Prompted by counselor and intervention-specialist colleagues who recognized a need for a book that would help young children understand death and the grieving process, Dr. Britain knew that few such books had been written. The children’s books that do discuss death are often developmentally inappropriate for the very young: they assume more advanced cognitive and emotional levels, they present too many different concepts or they present more complex concepts than the very young can understand. Some existing books are based on religious beliefs or try to explain life after death.
This isn’t the first time Dr. Britain has recognized a void or been willing to tackle tough issues. When her own two children were very young, she attended a presentation by Janie Hart-Rossi (the late author of Parenting Press’s Protect Your Child from Sexual Abuse) on talking to your children about abuse and heard many of the other participants say they didn’t know where to start.

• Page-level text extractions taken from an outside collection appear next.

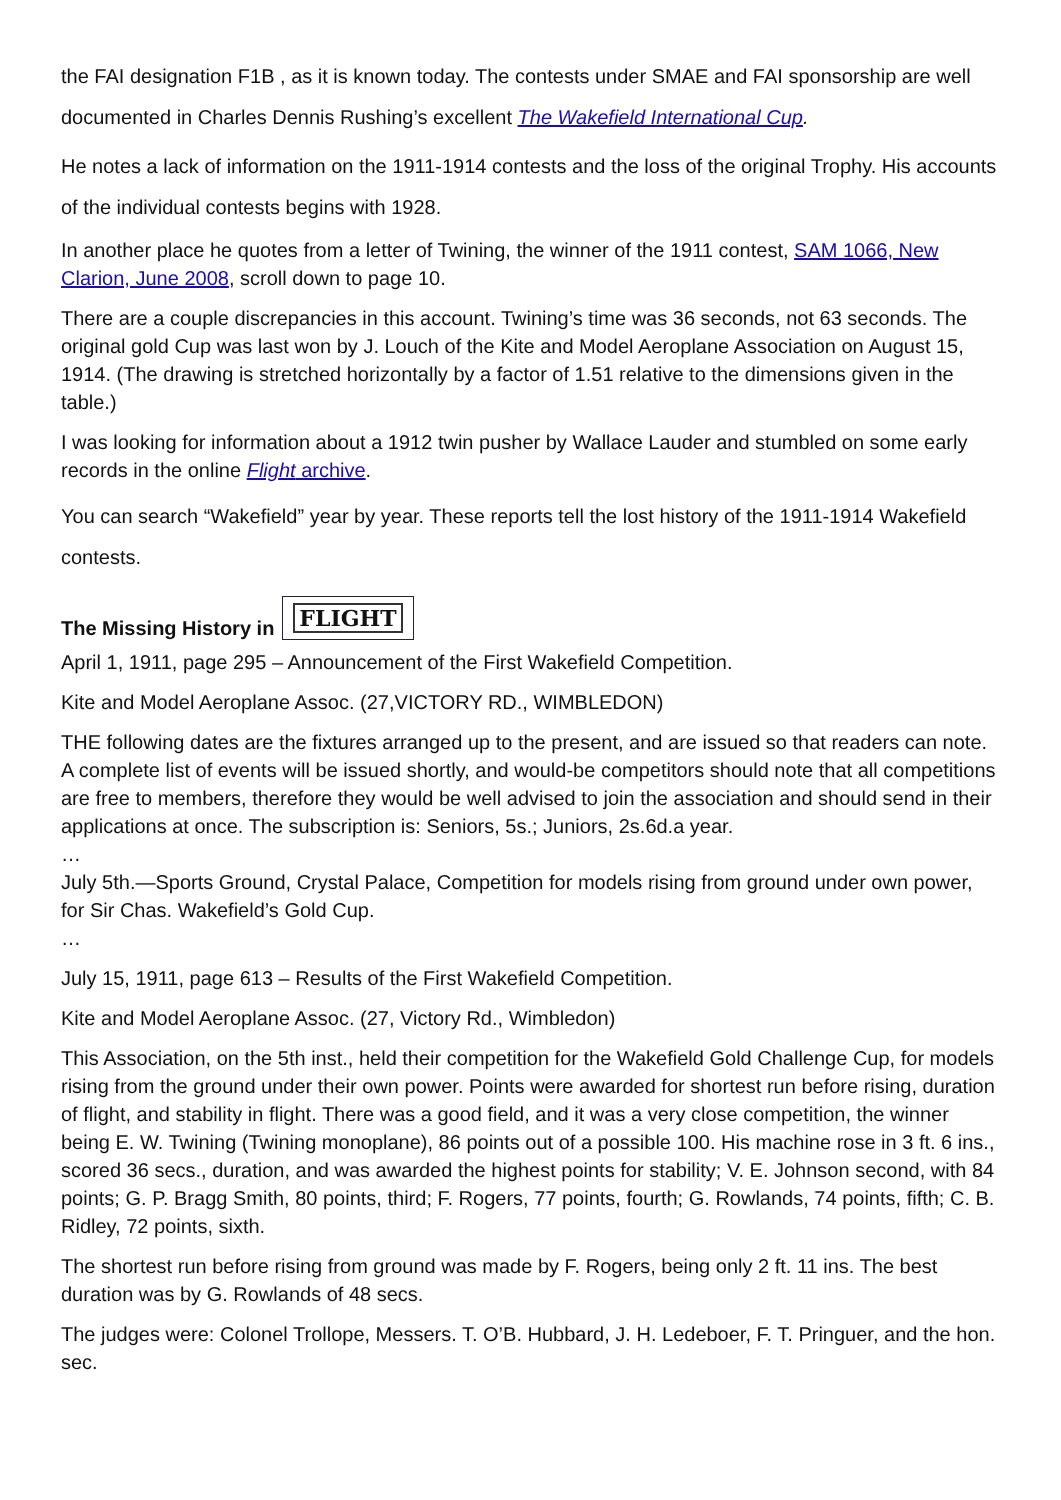the FAI designation F1B , as it is known today. The contests under SMAE and FAI sponsorship are well documented in Charles Dennis Rushing’s excellent The Wakefield International Cup.
He notes a lack of information on the 1911-1914 contests and the loss of the original Trophy. His accounts of the individual contests begins with 1928.
In another place he quotes from a letter of Twining, the winner of the 1911 contest, SAM 1066, New Clarion, June 2008, scroll down to page 10.
There are a couple discrepancies in this account. Twining’s time was 36 seconds, not 63 seconds. The original gold Cup was last won by J. Louch of the Kite and Model Aeroplane Association on August 15, 1914. (The drawing is stretched horizontally by a factor of 1.51 relative to the dimensions given in the table.)
I was looking for information about a 1912 twin pusher by Wallace Lauder and stumbled on some early records in the online Flight archive.
You can search “Wakefield” year by year. These reports tell the lost history of the 1911-1914 Wakefield contests.
The Missing History in FLIGHT
April 1, 1911, page 295 – Announcement of the First Wakefield Competition.
Kite and Model Aeroplane Assoc. (27,VICTORY RD., WIMBLEDON)
THE following dates are the fixtures arranged up to the present, and are issued so that readers can note. A complete list of events will be issued shortly, and would-be competitors should note that all competitions are free to members, therefore they would be well advised to join the association and should send in their applications at once. The subscription is: Seniors, 5s.; Juniors, 2s.6d.a year.
…
July 5th.—Sports Ground, Crystal Palace, Competition for models rising from ground under own power, for Sir Chas. Wakefield’s Gold Cup.
…
July 15, 1911, page 613 – Results of the First Wakefield Competition.
Kite and Model Aeroplane Assoc. (27, Victory Rd., Wimbledon)
This Association, on the 5th inst., held their competition for the Wakefield Gold Challenge Cup, for models rising from the ground under their own power. Points were awarded for shortest run before rising, duration of flight, and stability in flight. There was a good field, and it was a very close competition, the winner being E. W. Twining (Twining monoplane), 86 points out of a possible 100. His machine rose in 3 ft. 6 ins., scored 36 secs., duration, and was awarded the highest points for stability; V. E. Johnson second, with 84 points; G. P. Bragg Smith, 80 points, third; F. Rogers, 77 points, fourth; G. Rowlands, 74 points, fifth; C. B. Ridley, 72 points, sixth.
The shortest run before rising from ground was made by F. Rogers, being only 2 ft. 11 ins. The best duration was by G. Rowlands of 48 secs.
The judges were: Colonel Trollope, Messers. T. O’B. Hubbard, J. H. Ledeboer, F. T. Pringuer, and the hon. sec.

That, prompted by a look at the only books then available on the topic, spurred Dr. Britain into writing.
“I wanted parents and kids to have something that wasn’t shame-based, that addressed the issue in a bias-free manner.”
It’s MY Body was an instant success and, two decades after its initial publication, continues to be popular. It sells as many copies in a year as many books sell in their lifetime, reports the Parenting Press staff. Dr. Britain’s other book for children on personal safety, Loving Touches, is also a classic. Both are written from the perspective of a young child talking about physical touch.
Dr. Britain is a native of Los Angeles and a graduate of Sonoma State University. She earned her M.A. and her Ph.D., both in early childhood curriculum and instruction, at the University of Oregon. Today she lives in Eugene, Ore., with her husband.